» **Work task**
The number of lines holding the string "class" is all that is wanted; count them in the records below.

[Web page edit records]

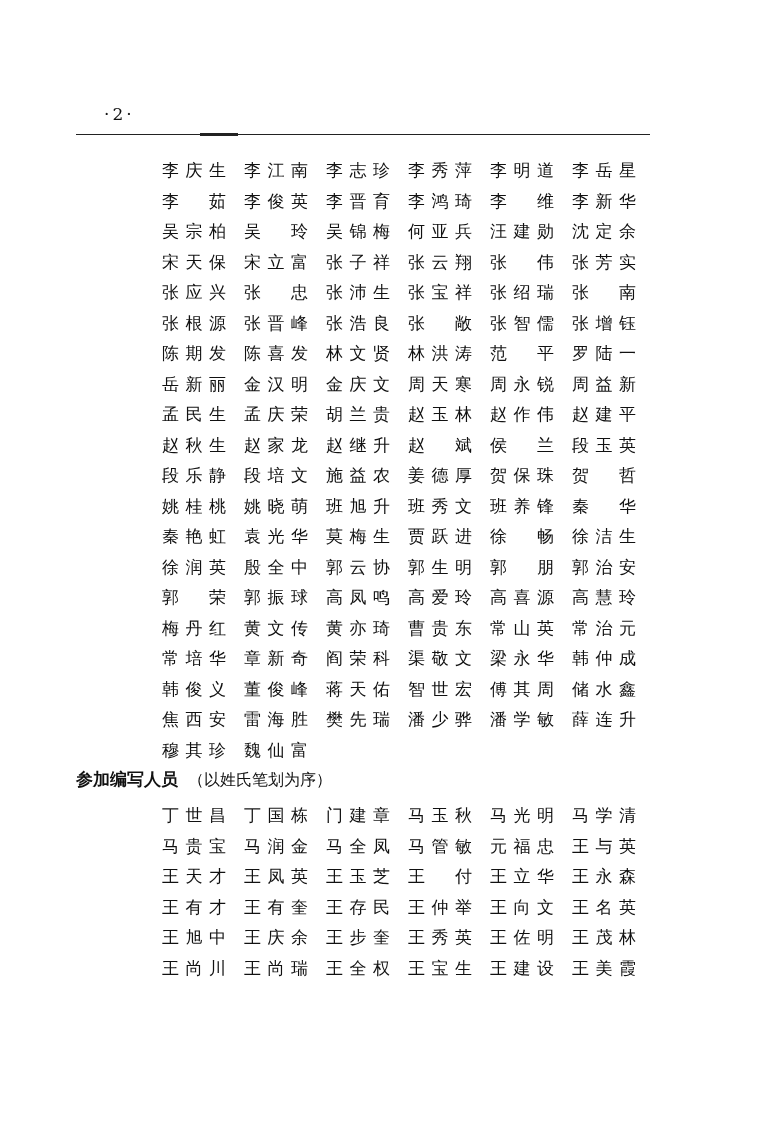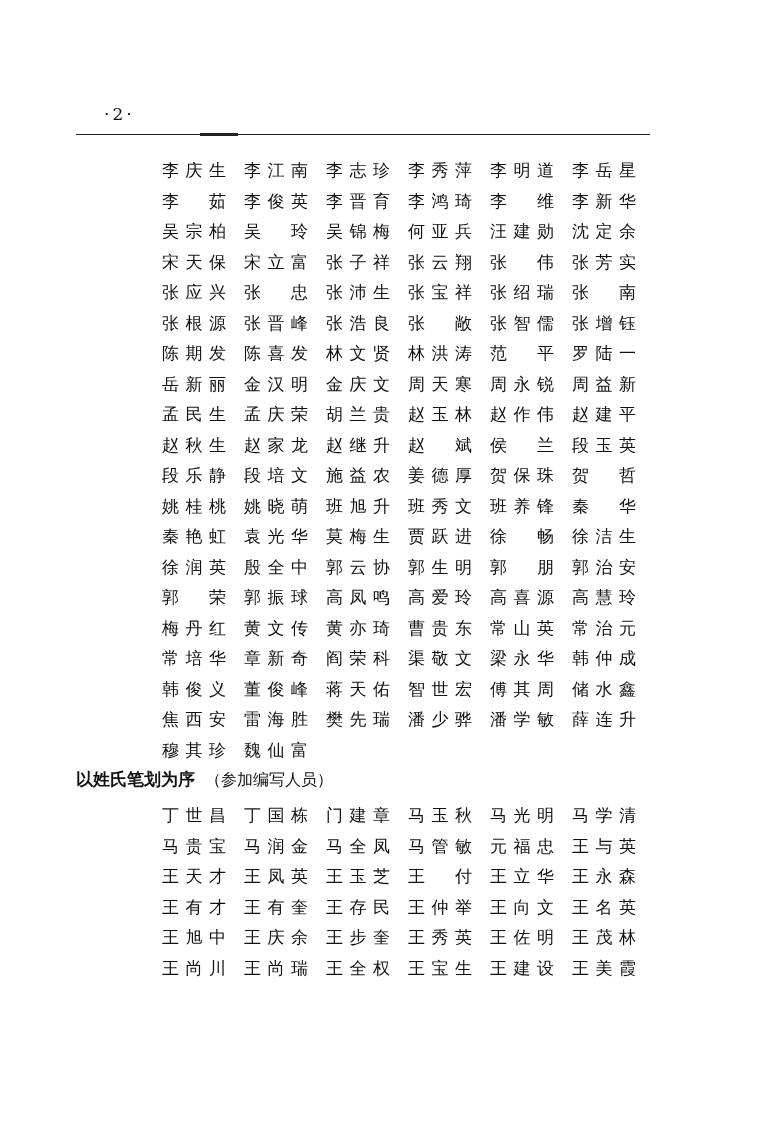--- a/index.html
+++ b/index.html
@@ -585,21 +585,21 @@
       <span>珍</span>
     </div>
     <div class="cell">
       <span>魏</span>
       <span>仙</span>
       <span>富</span>
     </div>
   </div>
 
 <div class="section-title">
-  <b>以姓氏笔划为序</b><span class="note">（参加编写人员）</span>
+  <b>参加编写人员</b><span class="note">（以姓氏笔划为序）</span>
 </div>
 
 <div class="grid" id="contrib-grid" style="top:800px;">
     <div class="cell">
       <span>丁</span>
       <span>世</span>
       <span>昌</span>
     </div>
     <div class="cell">
       <span>丁</span>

» **Exercise output**
7